Ha yes I do something similar. It is ugly and tasty. Odd...no one ever asks to try it???


----------



## Lilo (Feb 26, 2017)

Ma yi Shan shu - ants in a tree. Granted it's with rice pasta, but even better if you ask me. Classic is with ground pork but I make it with beef. Call it Sichuan bolognese


----------



## BRICKS (Feb 26, 2017)

Put 3 cups frozen hashbrowns (thaw first) in an 8x8 baking dish.  Whip up half dozen eggs.  Put ground/cubed meat of choice in baking dish, shredded cheese, pour the eggs in, bake 350 one hour.  I eat a pan of this every day.


----------



## IHI (Feb 26, 2017)

Jasmine rice, yuuum

Whats miso?


----------



## StillKickin (Feb 26, 2017)

BRICKS said:


> Put 3 cups frozen hashbrowns (thaw first) in an 8x8 baking dish.  Whip up half dozen eggs.  Put ground/cubed meat of choice in baking dish, shredded cheese, pour the eggs in, bake 350 one hour.  I eat a pan of this every day.

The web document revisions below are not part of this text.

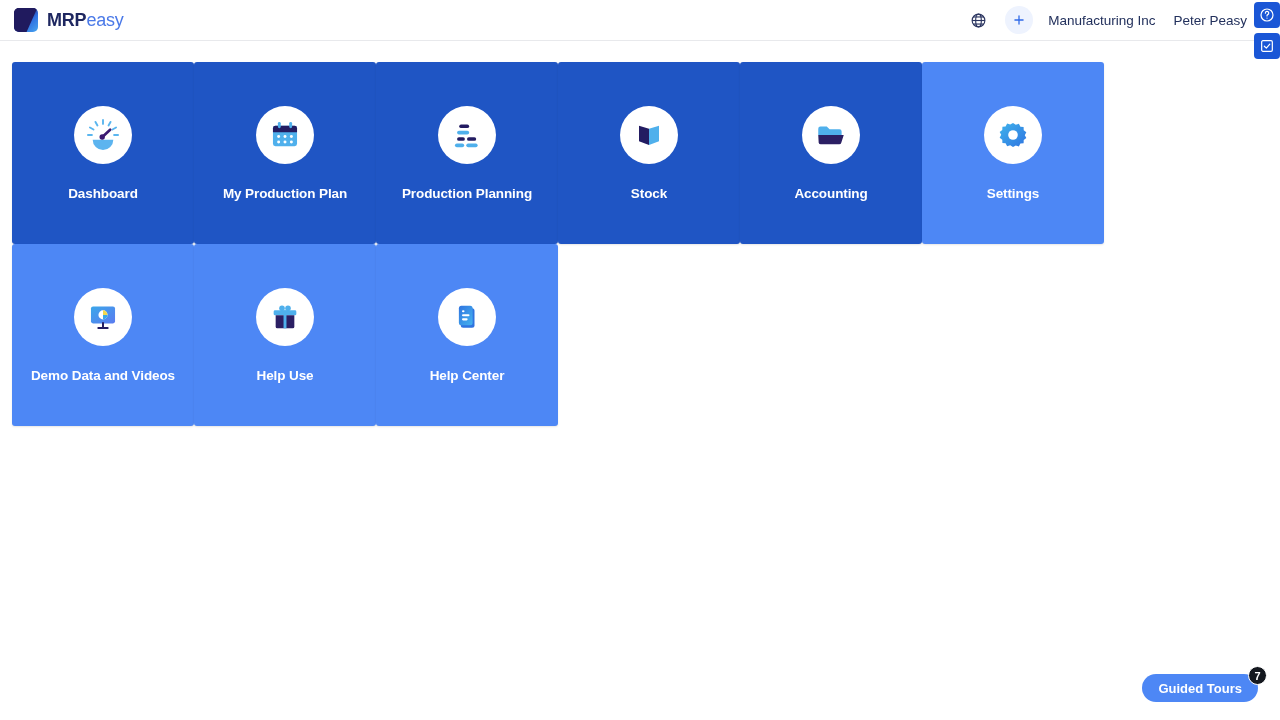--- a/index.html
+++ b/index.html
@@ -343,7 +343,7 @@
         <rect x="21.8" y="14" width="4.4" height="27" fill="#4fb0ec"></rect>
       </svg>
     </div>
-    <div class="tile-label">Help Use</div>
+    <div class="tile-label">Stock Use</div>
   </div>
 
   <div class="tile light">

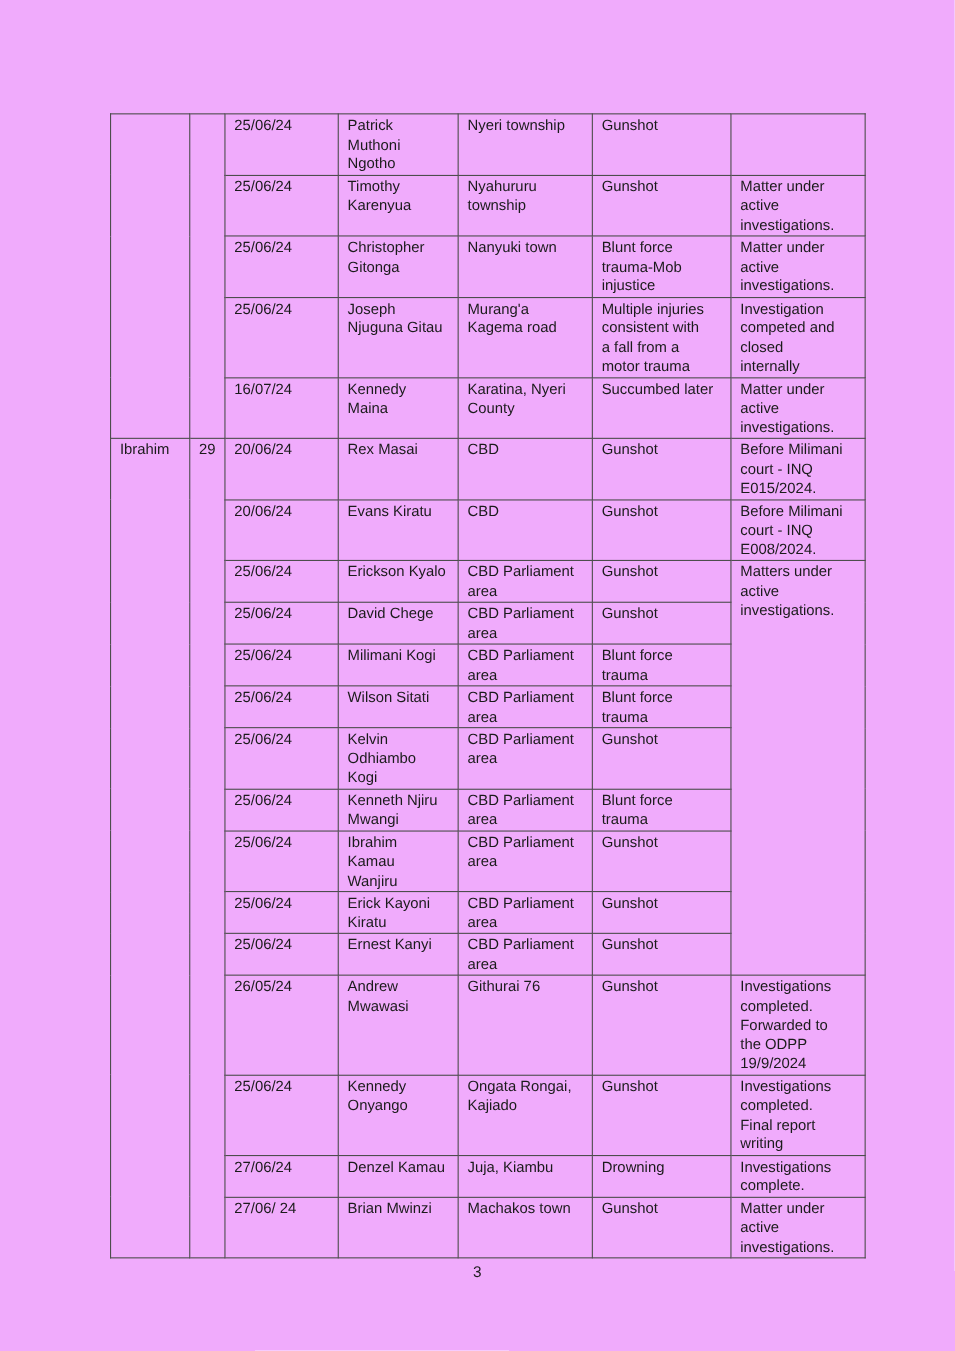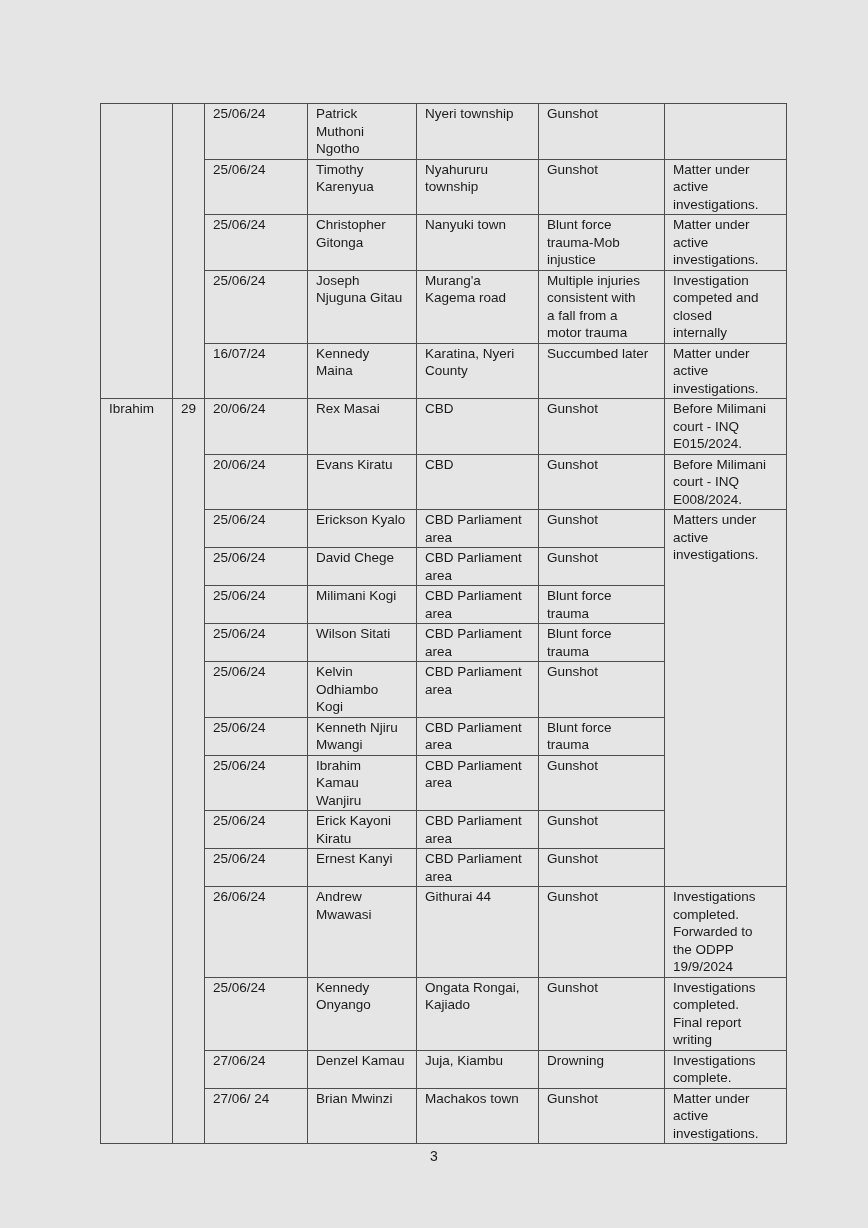--- a/index.html
+++ b/index.html
@@ -11,7 +11,7 @@
     position: relative;
     width: 868px;
     height: 1228px;
-    background: #e5e5e5;
+    background: #f0abfc;
     font-family: "Liberation Sans", "DejaVu Sans", sans-serif;
     color: #1b1b1b;
     overflow: hidden;

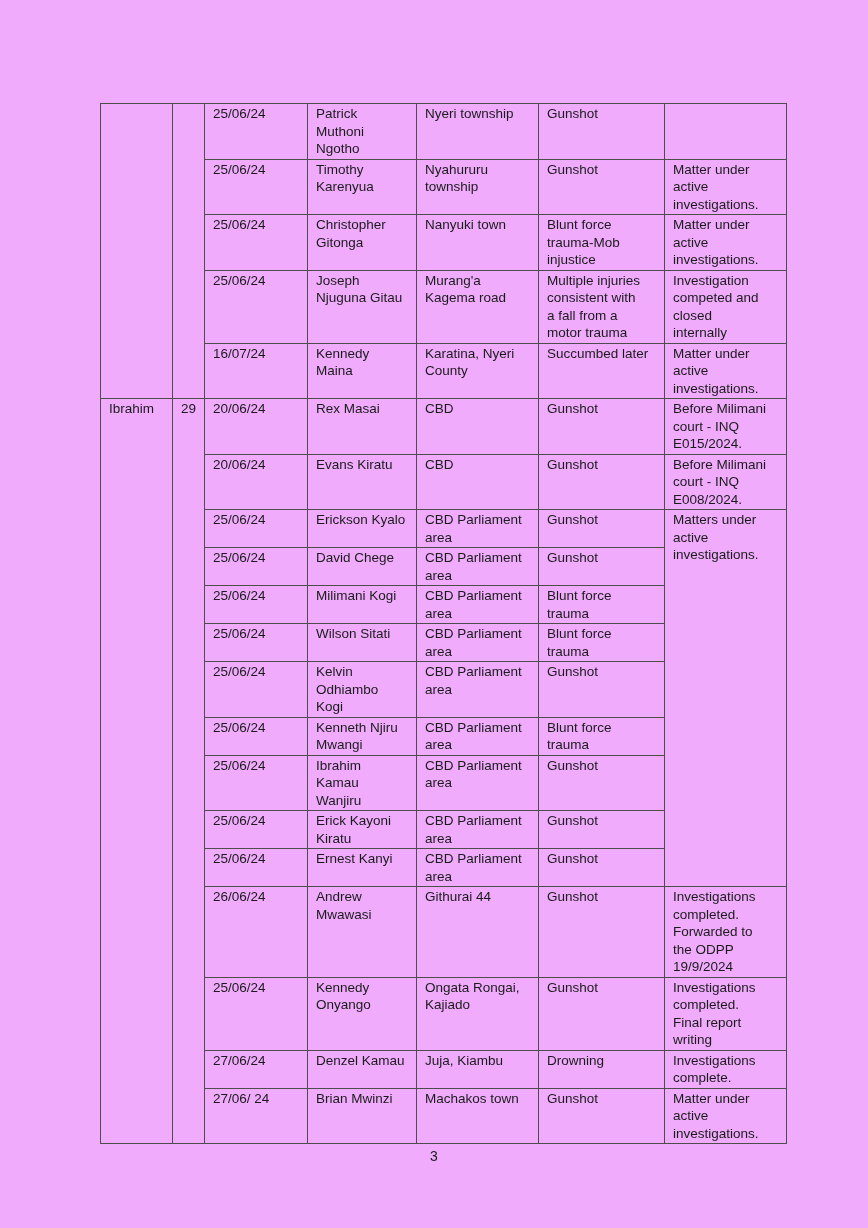--- a/index.html
+++ b/index.html
@@ -223,7 +223,7 @@
           <td>Gunshot</td>
         </tr>
         <tr>
-          <td>26/06/24</td>
+          <td>26/05/24</td>
           <td>Andrew
 Mwawasi</td>
           <td>Githurai 44</td>

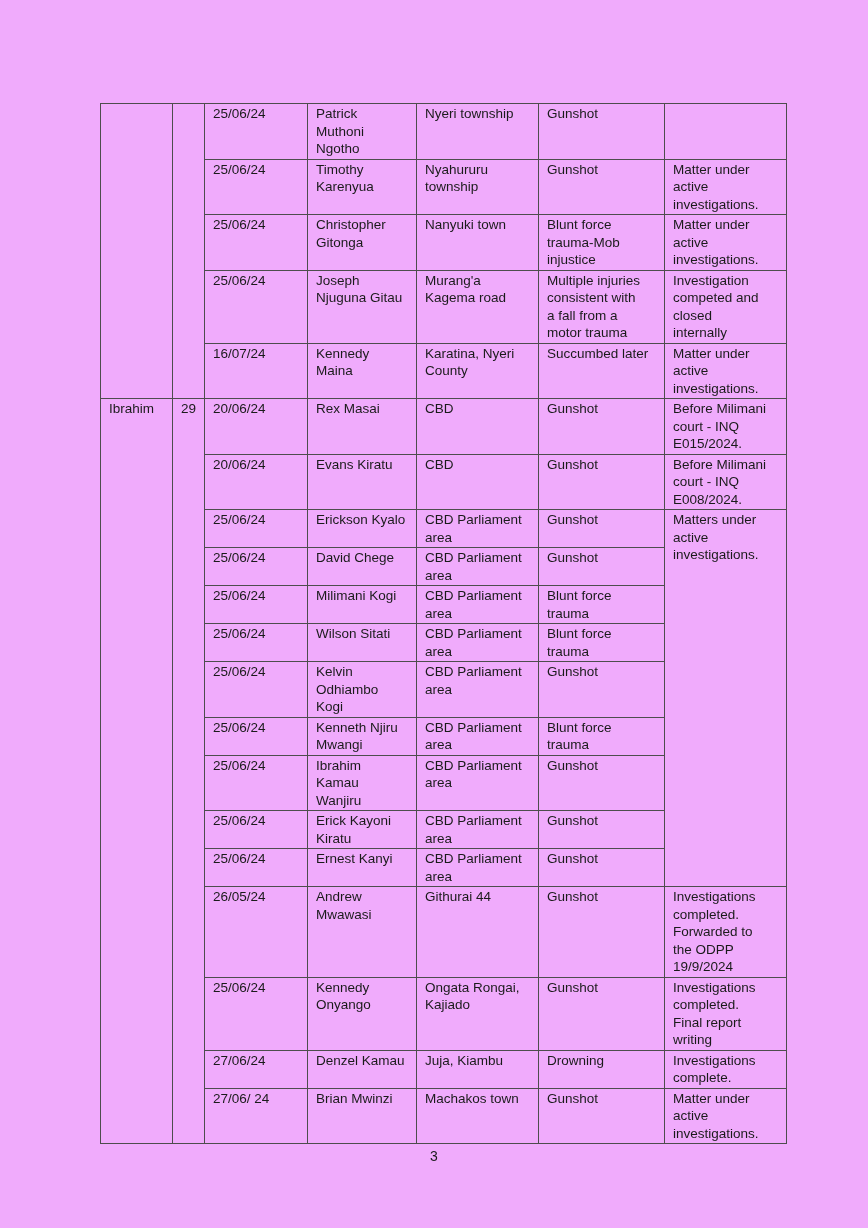--- a/index.html
+++ b/index.html
@@ -226,7 +226,7 @@
           <td>26/05/24</td>
           <td>Andrew
 Mwawasi</td>
-          <td>Githurai 44</td>
+          <td>Githurai 76</td>
           <td>Gunshot</td>
           <td>Investigations
 completed.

This is our breakfast most days that we go camping.
We cook it in one of our Dutch ovens over  camp coals. Taste even better in the woods for some reason.
Thanks guys, and gals (Lilo) for all the ideas!


----------



## Milo (Feb 26, 2017)

I eat this twice a day:
Chipotle seasoned steak or chicken, however much you want
2 cups rice seasoned with lime, cilantro, salt
1 cup black beans
Some rabbit food usually spinach
Salsa of choice. I like the Pace peach mango salsa
Some Greek yogurt


----------



## PillarofBalance (Feb 26, 2017)

IHI said:


> Jasmine rice, yuuum
> 
> Whats miso?



Basically fermented soybeans and salt.  It's ****ing good on everything. Add it to water or broth and poach fish, braise meats use as a marinade etc...


----------



## John Ziegler (Feb 27, 2017)

This is pretty good IMO if you, your gf, your wife or both  has the time to make a good sized pot of it to last a few days.

http://www.food.com/recipe/emerils-chicken-etouffee-203013


----------



## BRICKS (Feb 28, 2017)

https://www.instagram.com/p/BRD3FfIj42o/


----------



## StillKickin (Feb 28, 2017)

BRICKS said:


> https://www.instagram.com/p/BRD3FfIj42o/



I do believe I got a chubby watching that video...


----------



## BRICKS (Mar 8, 2017)

Beat 3 eggs with 3/4 cup milk and 8 Oz Philly cream cheese.  Addo in 2 cans corn, 1 can creamed corn, 1 package cornbread mix.  Pour all this into an 8x8 baking pan, 375 for 45-50 minutes.  Damn tasty.


----------



## Jin (Oct 24, 2017)

DustinStewart said:


> It sounds good.





DustinStewart said:


> Internet is the best source to find about recipes.



WTF is the point Of these replies? Stop bumping old threads for no good reason.


----------